Lo spettacolo, il più rappresentato in assoluto fra quelli prodotti da L'Uovo Teatro Stabile di Innovazione, è in repertorio ininterrottamente dal 1978 e continua a collezionare successi, come il lusinghiero piazzamento a fine stagione invernale al 23° posto della speciale classifica degli spettacoli per infanzia e giovani più visti in Italia pubblicata dalla BorsaTeatro nell'ultimo numero del “Giornale dello Spettacolo”; la posizione è stata raggiunta dalla fortunata creazione di Maria Cristina Giambruno grazie alle oltre cinquemilacinquecento presenze registrate nelle 44 recite effettuate in 20 città nell'ultimo anno.

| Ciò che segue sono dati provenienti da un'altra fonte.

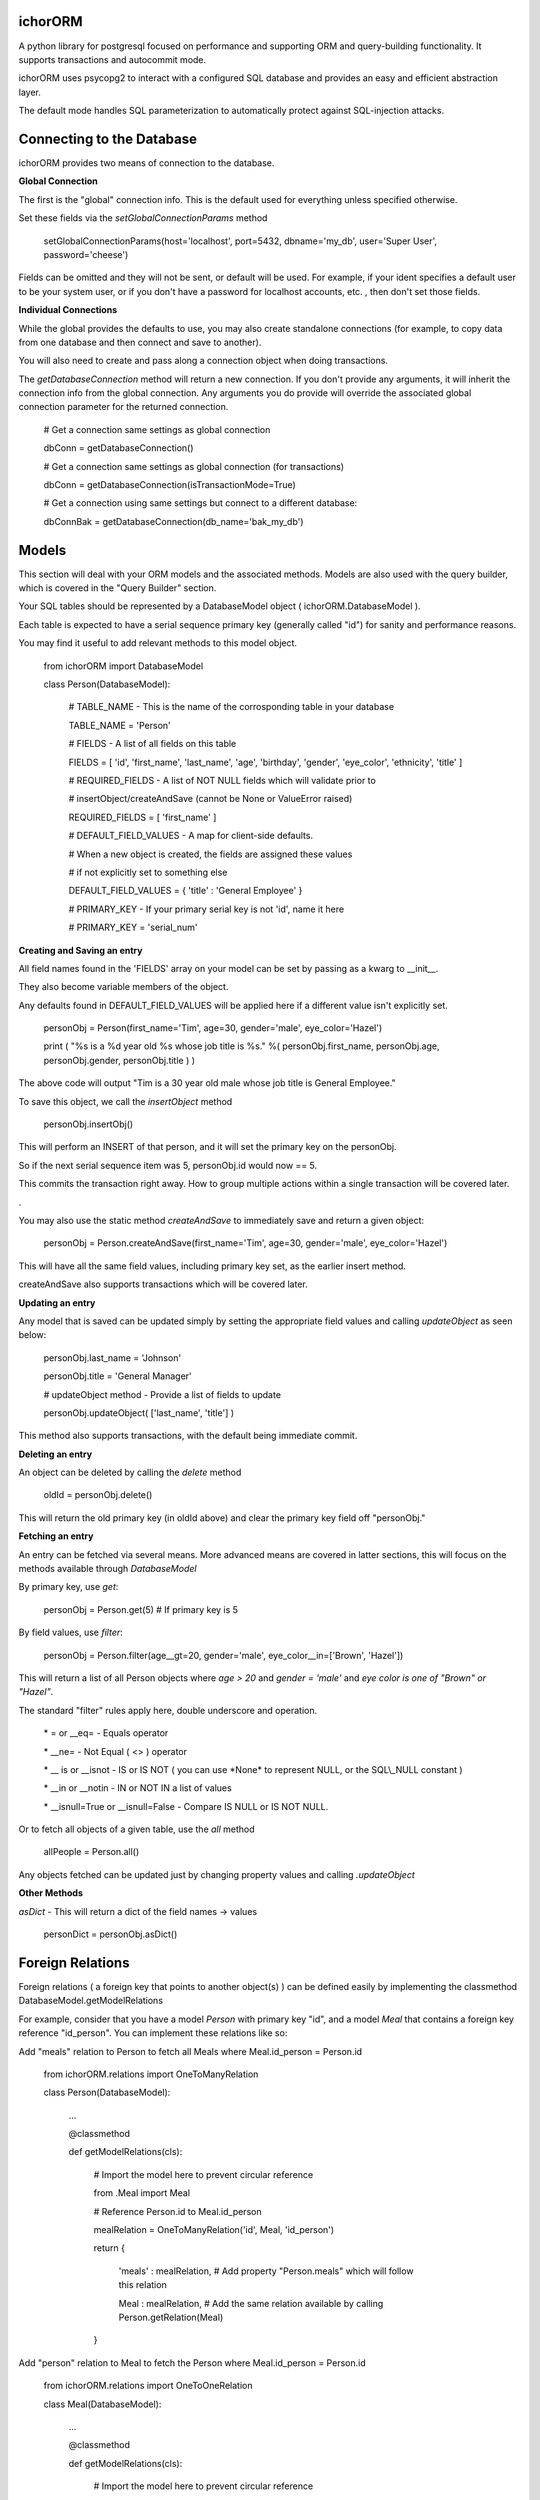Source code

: ichorORM
========

A python library for postgresql focused on performance and supporting ORM and query-building functionality. It supports transactions and autocommit mode.

ichorORM uses psycopg2 to interact with a configured SQL database and provides an easy and efficient abstraction layer.

The default mode handles SQL parameterization to automatically protect against SQL-injection attacks.


Connecting to the Database
==========================

ichorORM provides two means of connection to the database.

**Global Connection**

The first is the "global" connection info. This is the default used for everything unless specified otherwise.

Set these fields via the *setGlobalConnectionParams* method

	setGlobalConnectionParams(host='localhost', port=5432, dbname='my\_db', user='Super User', password='cheese')


Fields can be omitted and they will not be sent, or default will be used. For example, if your ident specifies a default user to be your system user, or if you don't have a password for localhost accounts, etc. , then don't set those fields.

**Individual Connections**

While the global provides the defaults to use, you may also create standalone connections (for example, to copy data from one database and then connect and save to another).

You will also need to create and pass along a connection object when doing transactions.


The *getDatabaseConnection* method will return a new connection. If you don't provide any arguments, it will inherit the connection info from the global connection. Any arguments you do provide will override the associated global connection parameter for the returned connection.

	# Get a connection same settings as global connection

	dbConn = getDatabaseConnection() 

	# Get a connection same settings as global connection (for transactions)

	dbConn = getDatabaseConnection(isTransactionMode=True)

	# Get a connection using same settings but connect to a different database:

	dbConnBak = getDatabaseConnection(db\_name='bak\_my\_db')

	

Models
======

This section will deal with your ORM models and the associated methods. Models are also used with the query builder, which is covered in the "Query Builder" section.


Your SQL tables should be represented by a DatabaseModel object ( ichorORM.DatabaseModel ).

Each table is expected to have a serial sequence primary key (generally called "id") for sanity and performance reasons.

You may find it useful to add relevant methods to this model object.


	from ichorORM import DatabaseModel

	class Person(DatabaseModel):

		# TABLE\_NAME \- This is the name of the corrosponding table in your database

		TABLE\_NAME = 'Person'   

		# FIELDS \- A list of all fields on this table

		FIELDS = [ 'id', 'first\_name', 'last\_name', 'age', 'birthday', 'gender', 'eye\_color', 'ethnicity', 'title' ]

		# REQUIRED\_FIELDS \- A list of NOT NULL fields which will validate prior to 

		#        insertObject/createAndSave (cannot be None or ValueError raised)

		REQUIRED\_FIELDS = [ 'first\_name' ]

		# DEFAULT\_FIELD\_VALUES \- A map for client\-side defaults.

		#        When a new object is created, the fields are assigned these values

		#         if not explicitly set to something else

		DEFAULT\_FIELD\_VALUES = { 'title' : 'General Employee' }

		# PRIMARY\_KEY \- If your primary serial key is not 'id', name it here

		# PRIMARY\_KEY = 'serial\_num'


**Creating and Saving an entry**

All field names found in the 'FIELDS' array on your model can be set by passing as a kwarg to \_\_init\_\_.

They also become variable members of the object.

Any defaults found in DEFAULT\_FIELD\_VALUES will be applied here if a different value isn't explicitly set.

	personObj = Person(first\_name='Tim', age=30, gender='male', eye\_color='Hazel')

	print ( "%s is a %d year old %s whose job title is %s." %( personObj.first\_name, personObj.age, personObj.gender, personObj.title ) )

The above code will output "Tim is a 30 year old male whose job title is General Employee."


To save this object, we call the *insertObject* method

	personObj.insertObj()

This will perform an INSERT of that person, and it will set the primary key on the personObj.

So if the next serial sequence item was 5, personObj.id would now == 5.

This commits the transaction right away. How to group multiple actions within a single transaction will be covered later.

.

You may also use the static method *createAndSave* to immediately save and return a given object:

	personObj = Person.createAndSave(first\_name='Tim', age=30, gender='male', eye\_color='Hazel')

This will have all the same field values, including primary key set, as the earlier insert method.

createAndSave also supports transactions which will be covered later.


**Updating an entry**

Any model that is saved can be updated simply by setting the appropriate field values and calling *updateObject* as seen below:

	personObj.last\_name = 'Johnson'

	personObj.title = 'General Manager'

	# updateObject method \- Provide a list of fields to update

	personObj.updateObject( ['last\_name', 'title'] )


This method also supports transactions, with the default being immediate commit.


**Deleting an entry**

An object can be deleted by calling the *delete* method

	oldId = personObj.delete()

This will return the old primary key (in oldId above) and clear the primary key field off "personObj."


**Fetching an entry**

An entry can be fetched via several means. More advanced means are covered in latter sections, this will focus on the methods available through *DatabaseModel*


By primary key, use *get*:

	personObj = Person.get(5) # If primary key is 5


By field values, use *filter*:

	personObj = Person.filter(age\_\_gt=20, gender='male', eye\_color\_\_in=['Brown', 'Hazel'])


This will return a list of all Person objects where *age > 20* and *gender = 'male'* and *eye color is one of "Brown" or "Hazel"*.

The standard "filter" rules apply here, double underscore and operation.

	\* = or \_\_eq=   \- Equals operator

	\* \_\_ne= \- Not Equal ( <> ) operator

	\* \_\_ is or \_\_isnot \- IS or IS NOT ( you can use \*None\* to represent NULL, or the SQL\\\_NULL constant )

	\* \_\_in or \_\_notin \- IN or NOT IN a list of values

	\* \_\_isnull=True or \_\_isnull=False \- Compare IS NULL or IS NOT NULL.

Or to fetch all objects of a given table, use the *all* method

	allPeople = Person.all()


Any objects fetched can be updated just by changing property values and calling *.updateObject*


**Other Methods**

*asDict* - This will return a dict of the field names -> values

	personDict = personObj.asDict()


Foreign Relations
=================

Foreign relations ( a foreign key that points to another object(s) ) can be defined easily by implementing the classmethod DatabaseModel.getModelRelations


For example, consider that you have a model *Person* with primary key "id", and a model *Meal* that contains a foreign key reference "id\_person". You can implement these relations like so:

Add "meals" relation to Person to fetch all Meals where Meal.id_person = Person.id

	from ichorORM.relations import OneToManyRelation

	class Person(DatabaseModel):

		...

		@classmethod

		def getModelRelations(cls):
			
			# Import the model here to prevent circular reference

			from .Meal import Meal

			# Reference Person.id to Meal.id\_person

			mealRelation = OneToManyRelation('id', Meal, 'id\_person')

			return {

				'meals' : mealRelation, # Add property "Person.meals" which will follow this relation

				Meal : mealRelation,    # Add the same relation available by calling Person.getRelation(Meal)

			}

Add "person" relation to Meal to fetch the Person where Meal.id\_person = Person.id

	from ichorORM.relations import OneToOneRelation

	class Meal(DatabaseModel):

		...

		@classmethod

		def getModelRelations(cls):
			
			# Import the model here to prevent circular reference

			from .Person import Person

			# Reference Meal.id\_person to Person.id

			personRelation = OneToOneRelation('id\_person', Person, 'id')

			return {

				'person' : personRelation, # Add property "Meal.person" which will follow this relation

				Person : personRelation, # Add the same relation available by calling Meal.getRelation(Person)

			}


There are two ways to use this relation:

**By property**

For any item in the dict returned by *getModelRelations* where the key is a string, a property is added to the model which, upon access, will follow the relation.

For instance, in the above examples, if I have an instance of a Meal object, I can access the related person like so:

	myMealObj = .... # Fetch the Meal object

	personWhomAteMeal = myMealObj.person # follow the relation with key 'person' to return the Person where id = myMealObj.id\_person

And from an instance of a Person object I can access a list of all related meals like so:

	myPersonObj = .... # Fetch the Person object

	myPersonsMeals = myPersonObj.meals # follow the relation with key "meals" to return all Meal objects where id\_person = myPersonObj.id

Keep in mind that each time this property is accessed a query is executed to follow this relation. Thus, if you want to fetch the relation once then save the result to a local variable and use that local variable instead of re-accessing the property.

**By method**

For any item in the dict returned by *getModelRelations* you can pass the key to DatabaseModel.getRelated

For instance, using the above examples, if I have an instance of a Meal object I can access the related person like so:

	myMealObj = ..... # Fetch the Meal object

	# We can use the string 'person' as returned in getModelRelations

	personWhomAteMeal = myMealObj.getRelated('person')

	# Or we can use the model itself which we also provided as a key returned by getModelRelations

	personWhomAteMeal = myMealObj.getRelated(Person)


For now, these relations are "read-only", that is, assinging myMealObj.person = someOtherPerson is not effective.


Transactions
============

ichorORM supports transactions easily to ensure atomic operations which affect several tables, and for bulk-actions.


**Each transaction needs a connection**

Start by obtaining a new connection you will use for this transaction. Make sure to set *isTransactionMode* to True to enable read-commit instead of auto-commit mode

	dbConn = getDatabaseConnection(isTransactionMode=True)


**For use on model methods**

This section covers how to do transactions within the DatabaseModel methods. Doing a transaction with the query builder will be discussed later.


Each of the "save action" methods ( *insertObject*, *updateObject*, *createAndSave* ) take two parameters you will set to performa transaction.

These are "dbConn" in which you will pass the transaction connection you opened in step 1, and "doCommit" which you will set to False. When you are done, you can call *commit* on the 

	dbConn = getDatabaseConnection(isTransactionMode=True)

	person1 = Person(first\_name='John', last\_name='Smith', age=34)

	person2 = Person(first\_name='Jane', last\_smith='Doe', age=29)

	person3 = Person(first\_name='Bob', last\_name='Doll', age=69)

	person1.insertObject(dbConn=dbConn, doCommit=False)

	person2.insertObject(dbConn=dbConn, doCommit=False)

	person3.insertObject(dbConn=dbConn, doCommit=False)

	dbConn.commit()

or
	
	dbConn = getDatabaseConnection(isTransactionMode=True)

	person1 = Person.createAndSave(first\_name='John', last\_name='Smith', age=34, dbConn=dbConn, doCommit=False)

	person2 = Person.createAndSave(first\_name='Jane', last\_smith='Doe', age=29, dbConn=dbConn, doCommit=False)

	person3 = Person.createAndSave(first\_name='Bob', last\_name='Doll', age=69, dbConn=dbConn, doCommit=False)

	dbConn.commit()


For updates:

	dbConn = getDatabaseConnection(isTransactionMode=True)

	peopleChangingTitle = People.filter(title='Customer Service Rep')

	for person in peopleChangingTitle:

		person.title = 'Customer Care Officer'

		person.updateObject( ['title'], dbConn=dbConn, doCommit=False)
	
	dbConn.commit()

This will rename all people with the title "Customer Service Rep" to the new title "Customer Care Officer" in one atomic transaction.


**Rollback**

You can trigger a rollback by calling "rollback" on the connection method during a transaction

	dbConn.rollback()

This is required to be called if the transaction fails (throws an exception) and you want to use this connection again (as this will signify the end of the transaction block)


**For use in query builders**


Each of the execute\* methods ( *execute*, *executeGetRows*, *executeGetObjs*, *executeInsert*, *executeUpdate*, *executeDelete*, etc. ) has a "dbConn" parameter. Any non-read action also has a "doCommit." These have the same meaning as before, so pass the connection to the operations and call "commit" when ready to execute.

The transaction mode is READ\_COMMITTED when isTransactionMode=True, so any of the queries will return right away and any writes (update/insert) will execute when "commit" is called on the connection object.


Query Builder
=============

Although the ORM and DatabaseModel are very simple and complete, for optimization or complex projects you may prefer to use the query builder.


Most query builder classes take one or more DatabaseModel's as parameters. Depending on the methods called, you can use query builder and still get objects returned.


We will start with a basic select query:

**Simple Select Query**

The simplest query is the Select Query.

	selQ = SelectQuery(Person, selectFields=['first\_name', 'age'], orderByField='age', orderByDir='DESC', limitNum=50)

	rows = selQ.executeGetRows()

This will return a list of tuples, each containing first\_name followed by age. Each one of these tuples is a returned row. They will be sorted in descending order based on the 'age' field. No more than 50 items will be returned.

Default is to select all fields, no explicit order by, no explicit order direction, and no limit.


You can also have the Model objects returned with all selected fields filled in.

	selQ = SelectQuery(Person, orderByField='age', orderByDir='DESC')

	peopleObjs = selQ.executeGetObjs()

This will fetch all fields and return People objects for each one. This would be the same as calling Person.all(), except the results are ordered by age descending.



Wheres
------

Now it's not very useful to return all objects, we want to be able to filter them.

All query types have a method, *addStage* which takes 1 argument, "AND" or "OR" (default "AND"). This creates a group in the WHERE clause based on conditions, added via *addCondition.* If "OR" is selected, each conditional in this group will be linked with an "OR", otherwise "AND".

*addCondition* takes a 1. Field name, 2. Field operation, 3. Right-side value

For example:

	selQ = SelectQuery(Person)

	selQWhere1 = selQ.addStage('AND')

	selQWhere1.addCondition('age', '>', 30)

	selQWhere1.addCondition('eye\_color', '=', 'Blue')

	selQWhere2 = selQ.addStage('OR')

	selQWhere2.addCondition('age', '<', 35)

	selQWhere2.addCondition('last\_name', '=', 'Smith')

	matchedPeople = selQ.executeGetObjs()


This will generate a query with two "groups" in the WHERE clause. The executed query will look something like this:

	SELECT \* FROM person WHERE ( age > 30 AND eye\_color = 'Blue' ) AND ( age < 35 or last\_name = 'Smith' )


Notice the top-level stages are joined by an "AND". You can get as complicated as you want here!

The object returned by *addStage* also has an *addStage* method to add sub stages.

So, for example, if I wanted to filter where (age is > 30 and eye color is 'Blue') OR  ( age < 35 or last\_name = 'Smith' ):

	selQ = SelectQuery(Person)

	selQOuterWhere = selQ.addStage('OR')

	selQWhere1 = selQOuterWhere.addStage('AND')

	selQWhere1.addCondition('age', '>', 30)

	selQWhere1.addCondition('eye\_color', '=', 'Blue')

	selQWhere2 = selQOuterWhere.addStage('OR')

	selQWhere2.addCondition('age', '<', 35)

	selQWhere2.addCondition('last\_name', '=', 'Smith')

	matchedPeople = selQ.executeGetObjs()


so basically creating an "outer stage" set to OR and adding substages to that, we now get a query like:

	SELECT \* FROM person WHERE ( ( age > 30 AND eye\_color = 'Blue' ) OR ( age < 35 or last\_name = 'Smith' ) )


Advanced Select / Join Multiple Tables
--------------------------------------


**SelectInnerJoinQuery**

This performs an inner join between multiple tables. This should generally not be used over the more powerful SelectGenericJoinQuery

Pass as the first argument a list of Models to use.

For selectFields, prefix with the table name ( e.x. "person.age" )

For conditionals, do the same. Make sure conditionals perform the joins!

	
	selQ = SelectInnerJoinQuery( [Person, Meal] )

	selQWhere = selQ.addStage('AND')

	selQWhere.addCondition('meal.id\_person', '=', 'person.id')

	# As dict objs

	dictObjs = selQ.executeGetDictObjs()

	# Or as a mapping

	mapping = selQ.executeGetMapping()


This will generate a query like

	SELECT person.\*, meal.\* FOR person, meal WHERE meal.id\_person = person.id


**SelectGenericJoinQuery**

This is the prefered method for getting the results of joined tables.

It take sthe primary model ( the FROM ) as the first argument.

For selectFields, prefix with the table name ( e.x. "person.age" )


	selQ = SelectGenericJoinQuery( Person )

	selQWhere = selQ.addStage()

	selQWhere.addCondition('age', '>', 18)


Join on another table by calling *joinModel* passing the model to join, a join type constant JOIN\_\* (e.x. JOIN\_INNER, JOIN\_LEFT, JOIN\_RIGHT, JOIN\_OUTER\_FULL) , and "AND" or "OR" outer-mode for this stage.

The stage is returned so you can call .addCondition on it to add more conditionals on the join line.


	joinWhere = selQ.joinModel( Meal, 'INNER', 'AND' )

	joinWhere.addCondition( 'id\_person', '=', Person.PRIMARY\_KEY )

	# As dict objs

	dictObjs = selQ.executeGetDictObjs()

	# Or as a mapping

	mapping = selQ.executeGetMapping()


If you call "executeGetDictObjs" you will get a list of DictObjs. This is an object where access is supported either via dot (.field) or sub (['field']). The first level is the table name, the second level is the field names. For example, obj['person']['first_name'] would be the person.first\_name field

If you call executeGetMapping you will get a list of OrderedDict (in same order specified in selectFields). For example, obj['person.first\_name'] if you named the field like that in selectFields, or if you just had selectFields=['first\_name'... ] then it would be obj['first\_name']


This will generate a query like:

	SELECT \* from Person

	INNER JOIN Meal ON ( meal.id\_person = person.id )

	WHERE person.age > 18



Update Query
------------


Update queries use the UpdateQuery object. The stages work the same as in a SelectQuery.

Use the method *setFieldValue* to update the value of a field.

	upQ = UpdateQuery(Person)

	upQ.setFieldValue('title', 'Customer Care Expert')

	upQWhere = upQ.addStage()

	upQWhere.addCondition('title', '=', 'Customer Service Rep')

	upQ.executeUpdate()


*execute* can also be used as an alias to *executeUpdate*

The *executeUpdate* method has a parameter *replaceSpecialValues*. When True, this will convert special values such as the string 'NOW()' and 'current\_timestamp' with a datetime of now.

Also keep in mind that you can pass a getDatabaseConnection(isTransactionMode=True) to executeUpdate and set doCommit=False to link multiple updates or inserts and updates into a single transaction (executed when dbConn.commit() is called)


Insert Query
------------

An InsertQuery object is used to build queries to perform inserts.

	insQ = InsertQuery(Person)

	insQ.setFieldValue('first\_name', 'Tim')

	insQ.setFieldValue('age', 22)

	insQ.executeInsert()

*execute* can also be used as an alias to *executeInsert*

Also keep in mind that you can pass a getDatabaseConnection(isTransactionMode=True) to executeInsert and set doCommit=False to link multiple inserts or inserts and updates into a single transaction (executed when dbConn.commit() is called)


Delete Query
------------

A DeleteQuery object is used to build queries to delete records

	delQ = DeleteQuery(Person)

	delQWhere = delQ.addStage()

	delQWhere.addCondition('age', '<', 18)

	delQWhere.executeDelete()


*execute* can also be used as an alias to *executeDelete*

Keep in mind you can also delect records in a transaction by passing dbConn and doCommit=False to *execute* or *executeDelete*. Changes will be applied when *commit* is called on that connection.


Transactions within Query Builder
---------------------------------

To use transactions with query builder statements, get a isTransactionMode=True Database connection like before and pass it to the execute\* methods along with doCommit=False. When ready, call commit on the connection object.


	dbConn = getDatabaseConnection(isTransactionMode=True)

	magicCake = Meal(food\_group='desert', item\_name='cake', price='5.99')

	# Everyone on their birthday will get a magic cake

	for person in birthdayPeople:

		magicCakeCopy = copy.deepcopy(magicCake)

		magicCakeCopy.id\_person = person.id

		magicCakeCopy.insertObject(dbConn=dbConn, doCommit=False)

		# Everyone who eats the magic cake has their eyes turn blue

		upQ = UpdateQuery(Person)

		upQ.setFieldValue('eye\_color', 'Blue')

		upQ.execue(dbConn=dbConn, doCommit=False)

	# Execute the transaction, but only commit on success. If fail, exception will be raised.

	try:

		dbConn.commit()

	except Exception as e:

		print ( 'Unable to run birthday transaction, rolling back. Error is %s   %s' %(str(type(e)), str(e)))


Handling Errors
---------------

If a query fails, an exception will be raised (a psycopg2 exception).

For transactions, you can wrap the "dbConn.commit" call in a try/except loop.

For any immediate commit actions, the *execute\* * method or the *insertObject/updateObject/createAndSave* method will raise an exception upon error.


Using explicit SQL / Special Values
===================================


NULL
----

There are a few ways to represent a value of "NULL." The most common is that ichorORM associates NULL with None.

None will be used when fields have a NULL value, and can be used with filtering as a replacement for NULL.

You may also find it useful sometimes to use "ichorORM.constants.SQL\_NULL".

If you do a query like:

	myObjs = MyModel.filter(some\_field=None)

ichorORM will automatically convert the "equals" operator to the "is" operator; that is to say you would have a query like:

	SELECT \* FROM MyModel WHERE some\_field IS NULL

which will return results as expected, versus:

	SELECT \* FROM MyModel WHERE some\_field = NULL

which would return NOTHING (postgres is pedantic that you must use "is" and "is not" with NULL)



Explicit Query Strings
----------------------

While the given ORM functions should cover 98% of use cases, sometimes you want to use a call to an explicit sql function or otherwise.

You can use the same functions such as "setFieldValue" but instead of interpreting the value as a string (thus quoting / escaping) you can provide explicit SQL by wrapping the value in a *QueryStr* type.


Example:

	import datetime

	from ichorORM.query import QueryStr, SelectQuery, UpdateQuery

	today = datetime.date.today()

	# Find all the "Person" objects

	birthdayQ = SelectQuery(Person, selectFields=['id'])

	# Filter on all folks who had birthday today.

	#   Note: we can directly pass a datetime.date/datetime.datetime object for TIMESTAMP fields

	birthdayQWhere = birthdayQ.addStage()

	birthdayQWhere.addCondition('birthday', '>=', today)

	birthdayQWhere.addCondition('birthday', '<', today + datetime.timedelta(days=1))

	# Execute the query and return rows

	birthdayQRows = birthdayQ.executeGetRows()

	# Rows are returned with columns matching #selectFields in SelectQuery.

	#    In this case, we are only selecting 'id' and thus take first col in every row

	birthdayIds = [ row[0] for row in birthdayQRows ]

	upQ = UpdateQuery(Person)

	# Increment age + 1 for people whose birthday is today

	#  NOTE: WE USE QueryStr HERE FOR EXPLICIT "age + 1" rather than a string holding value 'age + 1'

	upQ.setFieldValue('age', QueryStr('age + 1'))

	# Qualify the WHERE to be the birthday ids

	upQWhere = upQ.addStage()

	upQWhere.addCondition('id', 'in', birthdayIds)

	try:

		upQ.execute()

	except Exception as e:

		print ( "Failed to increment age of birthday people. Error is %s  %s" %(str(type(e)), str(e)) )


This example would execute a select to gather ids, and then perform an update like this:

	UPDATE Person SET age = age + 1 WHERE id in ( ...list\_of\_ids... )


This is also a drawn-out example for documentation/tutorial purposes. It executes a SELECT query, returns the ids back to the client, which then issues an UPDATE query using those ids. This can all be simplified by just using the SELECT conditionals within the Update query itself:

	upQ = UpdateQuery(Person)

	upQ.setFieldValue('age', QueryStr('age + 1'))

	upQWhere = upQ.addStage()

	upQWhere.addCondition('birthday', '>=', today)

	upQWhere.addCondition('birthday', '<', today + datetime.timedelta(days=1))

	try:

		upQ.execute()

	except Exception as e:

		print ( "Failed to increment age of birthday people. Error is %s  %s" %(str(type(e)), str(e)) )


Or the entire condition value can be a QueryStr:

	upQWhere.addCondition('birthday', 'BETWEEN', QueryStr("""date\_trunc('day', CURRENT\_TIMESTAMP) AND (day\_trunc('day', CURRENT\_TIMESTAMP) + INTERVAL '23:59:59')))


Or a tuple of two items (range start, range end), either as "date-like" objects or QueryStr, or a mix thereof

	upQWhere.addCondition('birthday', 'BETWEEN', [ QueryStr("""date\_trunc('day', CURRENT\_TIMESTAMP)"""), today + datetime.timedelta(days=1)] )


Embedded Queries
----------------

You may embed subqueries directly using the QueryStr object, or you can embed a SelectQuery you have created.


	# Create the UpdateQuery object on a Person

	upQ = UpdateQuery(Person)

	# Increment age + 1 for people whose ate birthday cake today

	upQ.setFieldValue('age', QueryStr('age + 1'))

	# Create a subqery that will select the id\_person from a Meal object with matching critera

	mealIdSelQ = SelectQuery(Meal, selectFields=['id\_person'])

	mealIdSelQWhere = mealIdSelQ.addStage()

	mealIdSelQWhere.addCondition('food\_name', 'LIKE', '%Cake')

	mealIdSelQWhere.addCondition('consumed\_date', datetime.date.today() )

	# Create the WHERE query to embed

	upQWhere = upQ.addStage()

	# select id from the subquery

	upQWhere.addCondition('id', 'in', mealIdSelQ)
	
	try:

		upQ.execute()

	except Exception as e:

		print ( "Failed to increment age of birthday people. Error is %s  %s" %(str(type(e)), str(e)) )


This will generate a query like:

	UPDATE Person SET age = age + 1 WHERE id in (SELECT id\_person FROM Meal WHERE food\_name LIKE '%Cake' AND consumed\_date = '2018\-07\-04'::date )



Additional Libraries
--------------------

You may find it useful to combine ichorORM with QueryableList ( https://github.com/kata198/QueryableList )

This will allow you to further refine query results client-side (after data has been received from the postgresql database) ORM-style.

For example:

	import QueryableList

	adultPeople = People.filter(age\_\_gte=18)

	adultPeople = QueryableList.QueryableListObjs(adultPeople)

	adultTims = adultPeople.filter(first\_name='Tim')

In this simple example, we query the database for any People that have an age >= 18. Then, client-side using QueryableList, we further refine the results to filter out only those whose first name is 'Tim'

E allora lunedì 24 luglio lasciamoci tutti trasportare dall'abile Narrattrice, Fiorenza Fusari, che, nella magia di una scenografia i cui elementi simbolici si trasformano di volta in volta in altri, assumendo intenzioni e funzioni diversificate a seconda delle necessità della rappresentazione, ci racconta le mirabolanti avventure di quello che è, per unanime consenso, il burattino più famoso al mondo. Avvalendosi di tecniche di animazione e di mimo che visualizzano, esplicitano, moltiplicano i significati delle parole, la Narrattrice conduce Pinocchio e gli spettatori dal Teatro di Mangiafuoco al… Teatro di Mangiafuoco! Poiché di viaggio ciclico si tratta in questo spettacolo. Giacché Pinocchio proprio dal Teatro di Mangiafuoco parte alla ricerca del suo amato Geppetto, con il quale non vede l'ora di dividere i famosi zecchini d'oro, ma… nel viaggio ricco d'incontri e di scontri, nei quali dovrà vedersela con ogni sorta di “cattivi compari” - dagli imbroglioni per antonomasia, Gatto e Volpe, ai Dottori incompetenti, al Giudice ingiusto - proprio in questo percorso, che è quello della crescita, che è quello della vita quotidiana e straordinaria, Pinocchio scopre la sua dimensione di vita, la sua funzione sociale e immortale: quella del burattino, appunto. E decide perciò di tornare, assieme al suo amato Geppetto, nel luogo per lui più giusto e da cui potrà continuare ad allietare per sempre tutti coloro che abbiano occhi per vedere e cuore per sentire: il Teatro di Mangiafuoco, appunto.
Lunedì lo spettacolo avrà inizio, come sempre alle18.30; i biglietti al costo di 4,00 euro saranno in vendita al botteghino del teatro (0862.411331) dalle ore 18.00.